The next thing is to look at the strategy efficiency. It is quite easy to make a profitable strategy – but you need a solid profit. If the net profit per trade is very low – especially compared to the costs – then you have a very unstable result. This means that the slightest variation in cost – or a small inaccuracy in the strategy – will be deadly and turn a profit into a loss.

As an example – a strategy that is trading for a 1 tick profit in ES has a high cost ratio. You can get a round trip below 4 USD – so we assume 5 USD for a trade (which also covers the occasional little slip). Sadly a 12.5 USD Profit with a 5 USD cost is not a lot of profit left and if you occasionally get out at a loss or a scratch (a trade with 0 gross profit, exit and enter at the same time) the costs are still there. This means that even if this strategy shows a profit, it is a VERY unstable result that is unlikely to be reproducible. Not only does it need a terrific high success rate to make a total net profit, it also is extremely reliant on the cost not going up and the simulation being super accurate.

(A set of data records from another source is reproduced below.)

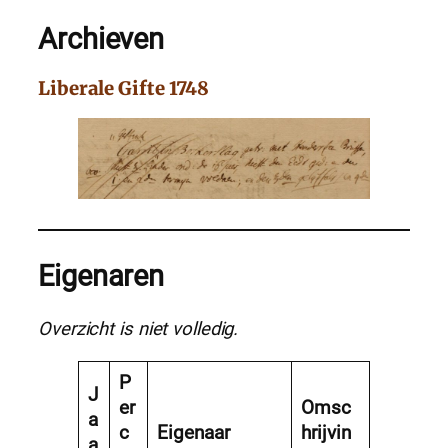
Archieven
Liberale Gifte 1748
Eigenaren
Overzicht is niet volledig.
P
J
er
Omsc
a
c
Eigenaar
hrijvin
a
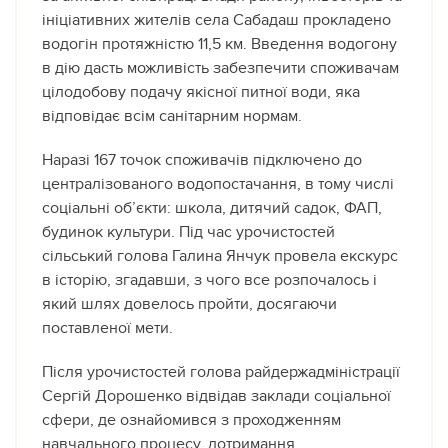
ініціативних жителів села Сабадаш прокладено
водогін протяжністю 11,5 км. Введення водогону
в дію дасть можливість забезпечити споживачам
цілодобову подачу якісної питної води, яка
відповідає всім санітарним нормам.
Наразі 167 точок споживачів підключено до
централізованого водопостачання, в тому числі
соціальні об’єкти: школа, дитячий садок, ФАП,
будинок культури. Під час урочистостей
сільський голова Галина Янчук провела екскурс
в історію, згадавши, з чого все розпочалось і
який шлях довелось пройти, досягаючи
поставленої мети.
Після урочистостей голова райдержадміністрації
Сергій Дорошенко відвідав заклади соціальної
сфери, де ознайомився з проходженням
навчального процесу, дотримання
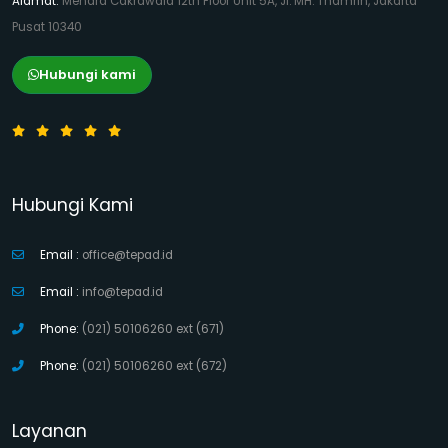
Alamat:
Menara Cakrawala 12th Floor Unit 5A, Jl. MH. Thamrin, Jakarta
Pusat 10340
Hubungi kami
Hubungi Kami
Email :
office@tepad.id
Email :
info@tepad.id
Phone:
(021) 50106260 ext (671)
Phone:
(021) 50106260 ext (672)
Layanan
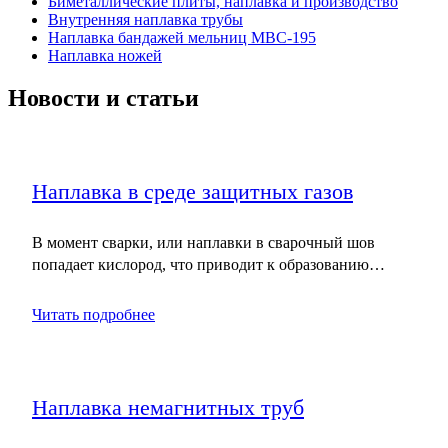
Биметаллические плиты, наплавка и производство
Внутренняя наплавка трубы
Наплавка бандажей мельниц МВС-195
Наплавка ножей
Новости и статьи
Наплавка в среде защитных газов
В момент сварки, или наплавки в сварочный шов
попадает кислород, что приводит к образованию…
Читать подробнее
Наплавка немагнитных труб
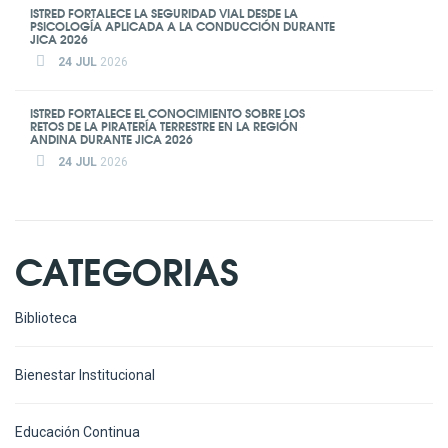
ISTRED FORTALECE LA SEGURIDAD VIAL DESDE LA
PSICOLOGÍA APLICADA A LA CONDUCCIÓN DURANTE
JICA 2026
24 JUL
2026
ISTRED FORTALECE EL CONOCIMIENTO SOBRE LOS
RETOS DE LA PIRATERÍA TERRESTRE EN LA REGIÓN
ANDINA DURANTE JICA 2026
24 JUL
2026
CATEGORIAS
Biblioteca
Bienestar Institucional
Educación Continua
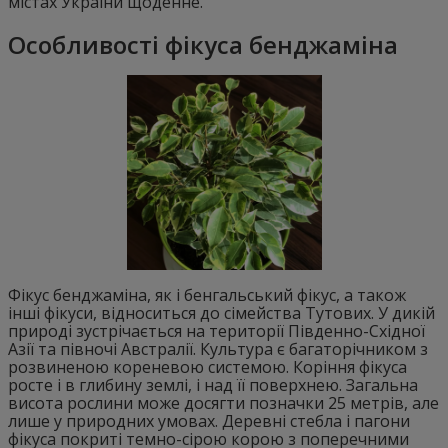
містах України щоденне.
Особливості фікуса бенджаміна
Фікус бенджаміна, як і бенгальський фікус, а також
інші фікуси, відноситься до сімейства Тутових. У дикій
природі зустрічається на території Південно-Східної
Азії та півночі Австралії. Культура є багаторічником з
розвиненою кореневою системою. Коріння фікуса
росте і в глибину землі, і над її поверхнею. Загальна
висота рослини може досягти позначки 25 метрів, але
лише у природних умовах. Деревні стебла і пагони
фікуса покриті темно-сірою корою з поперечними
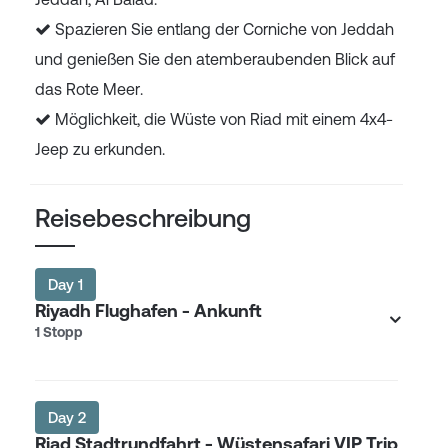
Spazieren Sie entlang der Corniche von Jeddah
und genießen Sie den atemberaubenden Blick auf
das Rote Meer.
Möglichkeit, die Wüste von Riad mit einem 4x4-
Jeep zu erkunden.
Reisebeschreibung
Day 1
Riyadh Flughafen - Ankunft
1 Stopp
Day 2
Riad Stadtrundfahrt - Wüstensafari VIP Trip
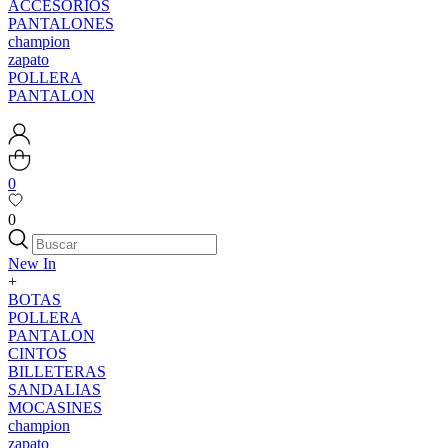
ACCESORIOS
PANTALONES
champion
zapato
POLLERA
PANTALON
0
0
New In
+
BOTAS
POLLERA
PANTALON
CINTOS
BILLETERAS
SANDALIAS
MOCASINES
champion
zapato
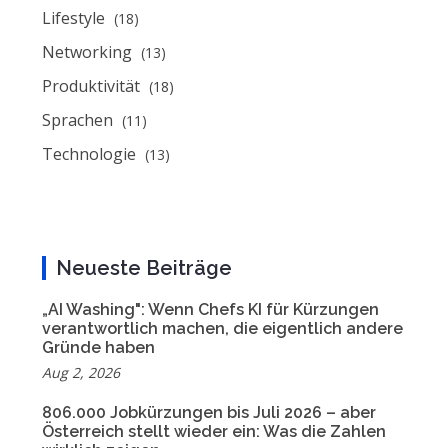
Lifestyle
(18)
Networking
(13)
Produktivität
(18)
Sprachen
(11)
Technologie
(13)
Neueste Beiträge
„AI Washing": Wenn Chefs KI für Kürzungen
verantwortlich machen, die eigentlich andere
Gründe haben
Aug 2, 2026
806.000 Jobkürzungen bis Juli 2026 – aber
Österreich stellt wieder ein: Was die Zahlen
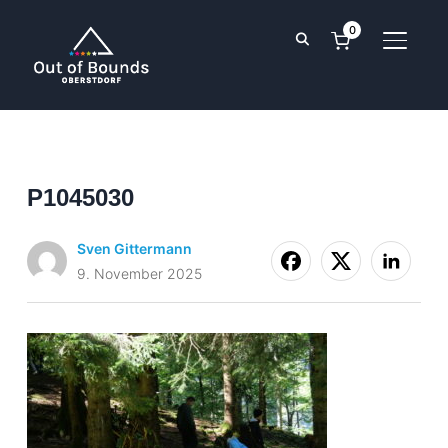
0
TOGGL
P1045030
Sven Gittermann
9. November 2025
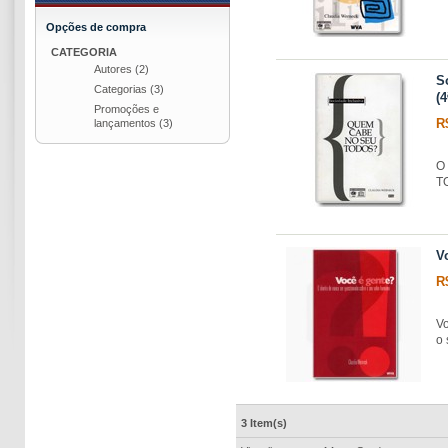
Opções de compra
CATEGORIA
Autores
(2)
S
Categorias
(3)
(4
Promoções e
R
lançamentos
(3)
O 
T
V
R
Vo
o 
3 Item(s)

Get the same backtest result with 1 additional tick and then 2 additional tick slippage and see how the numbers change. A solid strategy should survive this – a strategy that makes below 2 ticks net profit per trade is one that may be suited for HFT but it is one that is extremely hard to backtest correctly

Consider the stability of the trades in the backtest

As a last fast check, let us have a look at the profit stability. A good strategy will be consistent. Real consistency is very hard to achieve – and mostly a scalping / very short term trade characteristics, though you can do that in stocks also under certain conditions (which mostly focus on trading the strategy on many stocks, but not all of the m at the same time). You want consistent profits. The Sharpe ratio is a good number to assume here (put in 0 as risk free profit, a lot of the formula then can be simplified). Alternatively take the average profit per period (for example a week) and divide it by the standard deviation of the profit in the period. This is an easier formula and has a similar indication. Graphically a good strategy will have a PNL curve in the backtest from the lower left to the upper right, as straight as possible. Losses – which are an integral part of trading – will be controlled and distributed properly, and not out of hand with big outliers and clustered together.

Only a validated backtest can be trusted

Strategy development is programming. A backtest is a trial runs. Programming means a lot of testing. This simply is what programmers do when they work on complex decision making systems. An inexperienced strategy developer often focuses on the numbers in the backtest, but totally ignored whether they are correct to start with. Although this is the first step.

After that, once it is validated that the backtest actually trades what it should, the numbers must be looked at. Total profit is meaningless – unless it is a stable profit that also makes sense from the internal distribution of profits, losses and costs.

All this is not curve fitting or over optimization – it is analysing a backtest first for technical validity, then for trading common sense. Do not forget these steps – they can save you a lot of money.